The ductile fracture zone is shown in Figure 4e, which made a prominent contribution to the impact toughness. The spherical inclusions were embedded in dimples, and these inclusions with appropriate diameters can reduce the stress concentration [11]. During the plastic deformation process, the randomly distributed ferrite plates or grains were deformed and rotated to form sheaves with a similar orientation. It is inferred that the ductile fracture occurred as follows: the large size dimples are related to inclusions and are influenced by the size of inclusions. Small dimples are generated by fine inclusions, but they are more likely to be formed by the tearing of deformed ferrite sheaves. During the crack nucleation and growth process, inclusions were first separated from the surrounding matrix to form large-size dimples. Subsequently, the ferrite sheaves in the matrix around the dimples experienced axial tension, the final fracture under the stress concentration occurred, and dense fine dimples were observed in the cross section of several ferrite plates [5]. Figure 4e shows that the disordered lath arrangement of AF acted as an obstacle to the propagation of cleavage cracks. Fine-size cleavage facets and a dimpled ductile fracture contributed to the high impact energy.

4. Conclusions

• The composition of inclusions in the core changed from silicomanganate and MnS (LF furnace station) to Ti-Mg-O (Ti-Mg treatment in the LF furnace) and finally to Ti-Ca-Mg-O in EH420-Mg. The corresponding average size of inclusions decreased from 0.83 μm to 0.47 μm, and the number density decreased from 1508 /mm² to 874 /mm². After the thermal welding simulation, the inclusions of size less than 0.4 μm disappeared.

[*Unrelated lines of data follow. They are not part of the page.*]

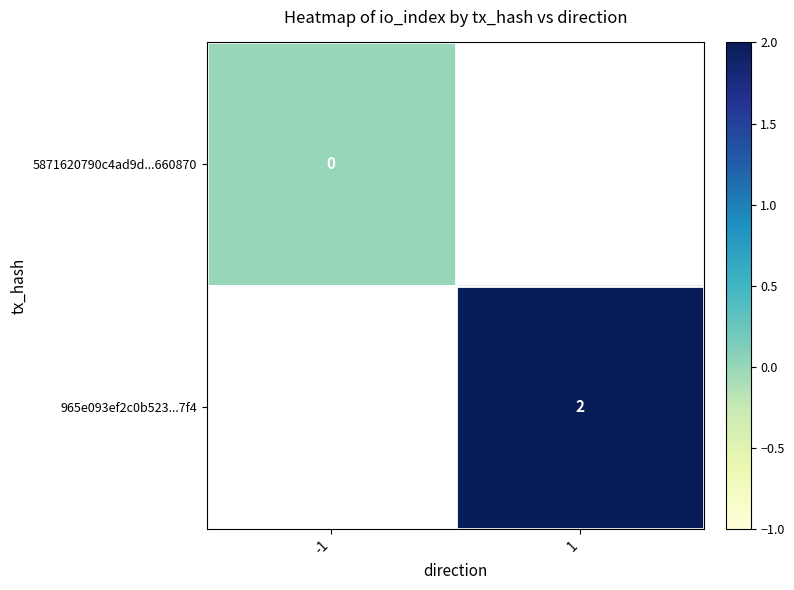

At how many categories does at least one series exceed 1?

1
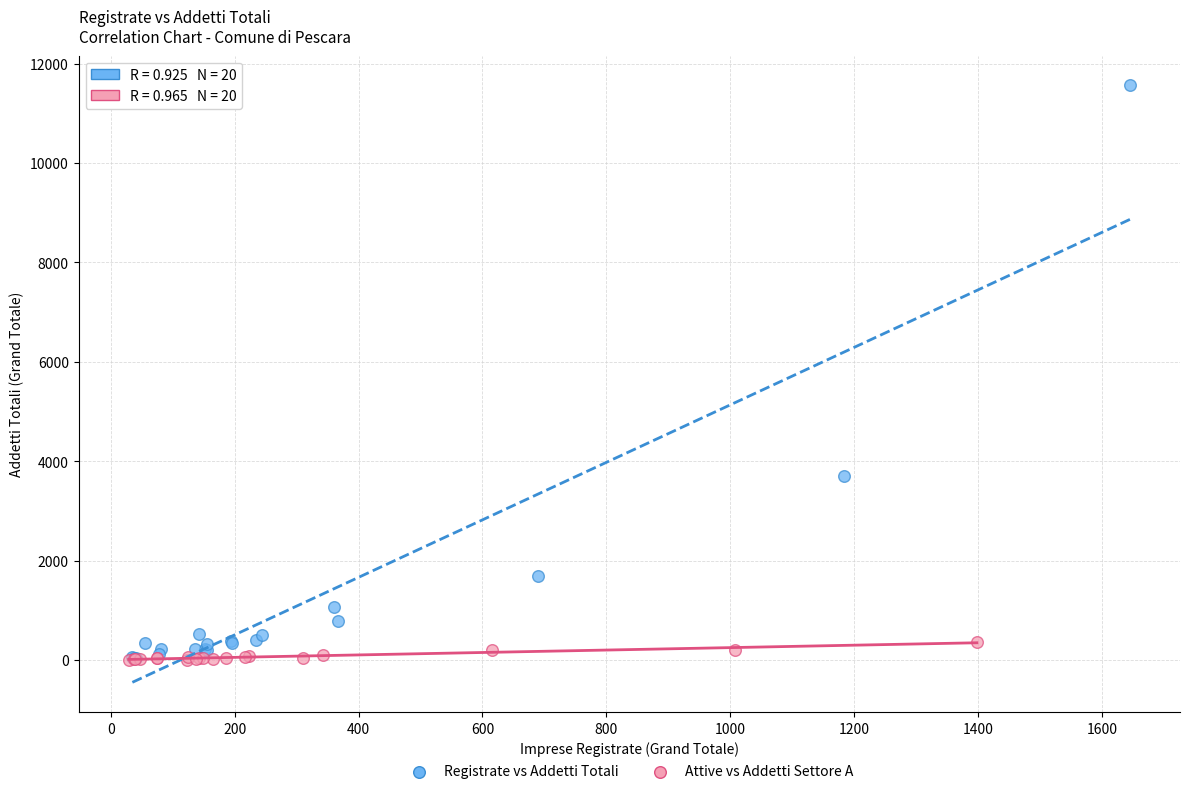

Which series reaches the maximum Y coordinate?

Registrate vs Addetti Totali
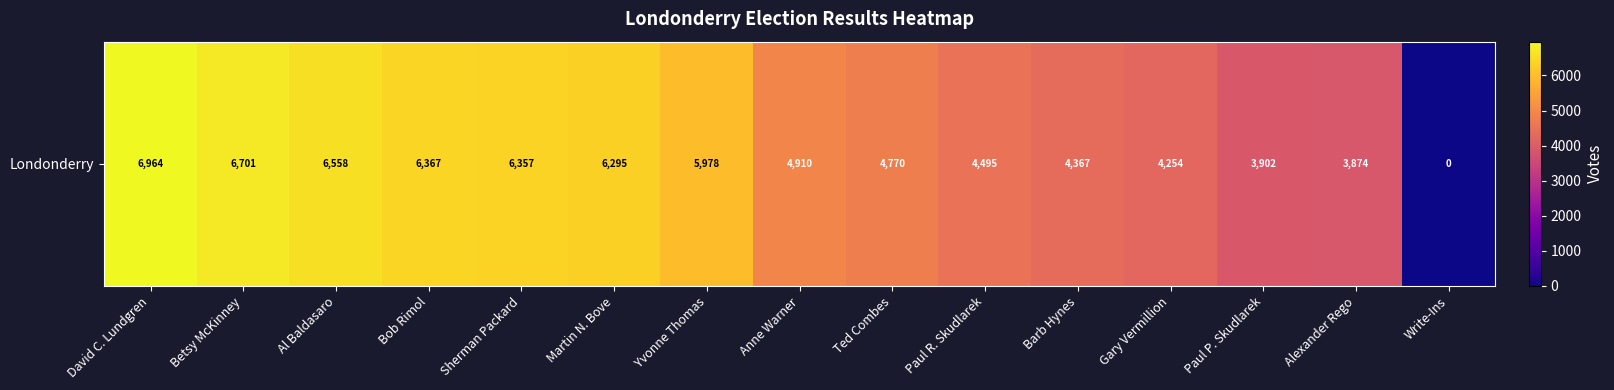

Reading right to left, list all the values displayed in this chart.

Write-Ins=0	Alexander Rego=3874	Paul P. Skudlarek=3902	Gary Vermillion=4254	Barb Hynes=4367	Paul R. Skudlarek=4495	Ted Combes=4770	Anne Warner=4910	Yvonne Thomas=5978	Martin N. Bove=6295	Sherman Packard=6357	Bob Rimol=6367	Al Baldasaro=6558	Betsy McKinney=6701	David C. Lundgren=6964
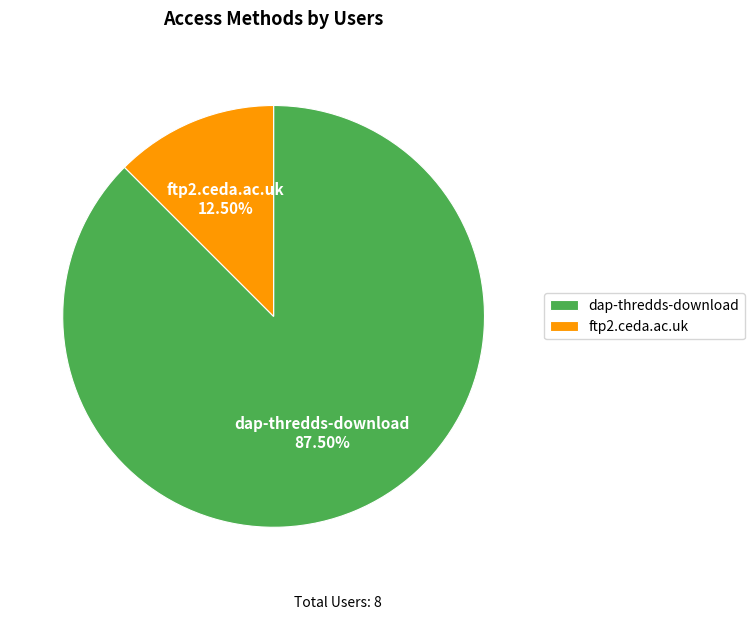

Is there any slice that represents more than half of the pie?

Yes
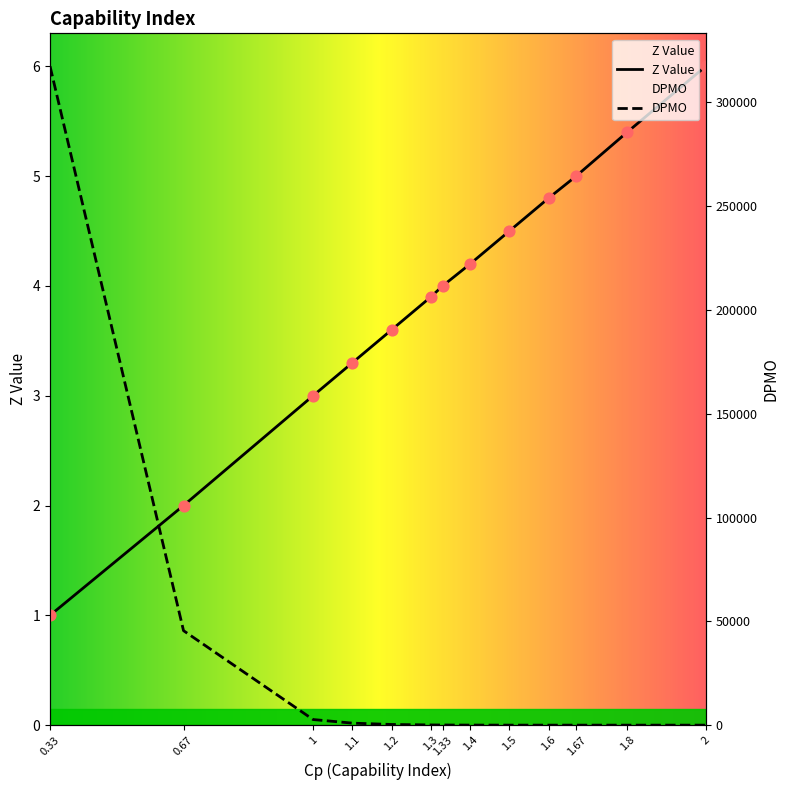

Is the value of DPMO at 0.33 greater than the value of Z Value at 0.67?

Yes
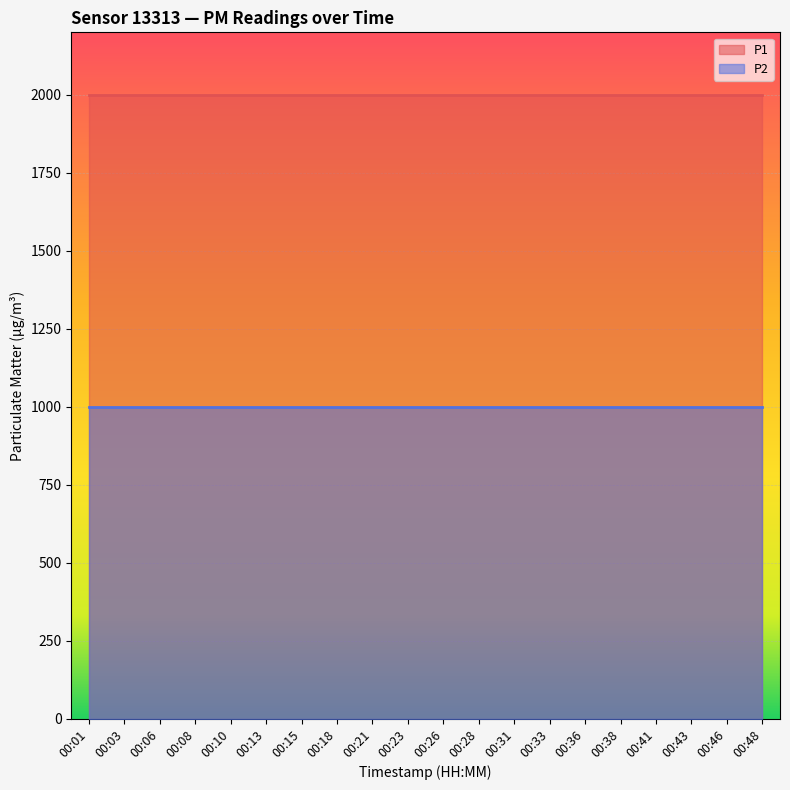

Is the value of P2 at 00:28 greater than the value of P1 at 00:03?

No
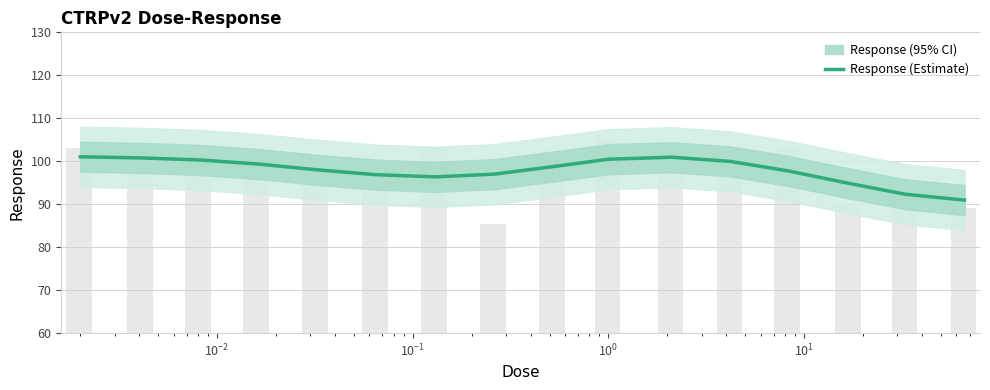

What is the difference between the maximum and minimum values?

10.1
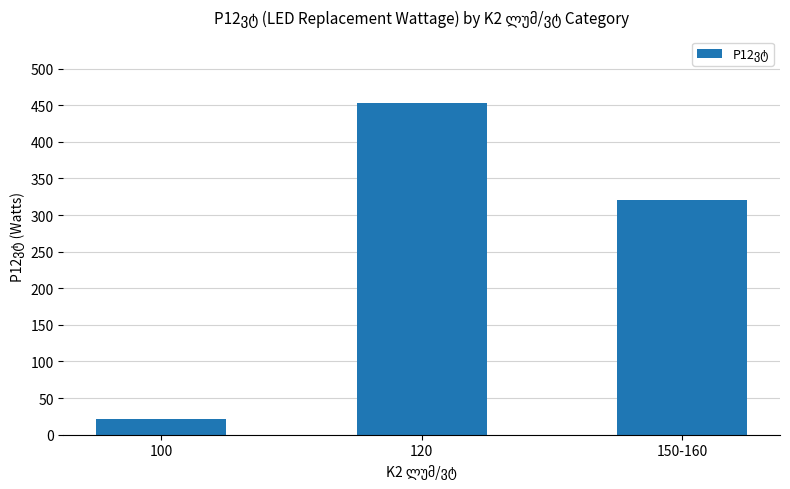

Rank the categories by value from lowest to highest.

100, 150-160, 120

• For EH420-Mg steel, after a continuous cooling transformation by a dilatometer, the microstructure of the LF furnace station sample was composed of FSP and PF, which then changed to AF, PF, and B (vacuum treatment in an RH furnace), while in the welded sample, the microstructure was composed of AF, GBF, and PF. A Ti-Mg-containing oxide promoted the nucleation of AF.
• An interlocking AF microstructure acts as an obstacle to the propagation of cleavage cracks. Fine-size cleavage facets, small inclusions, and dense dimples contributed to the high impact toughness in Ti-Mg oxide metallurgy steel.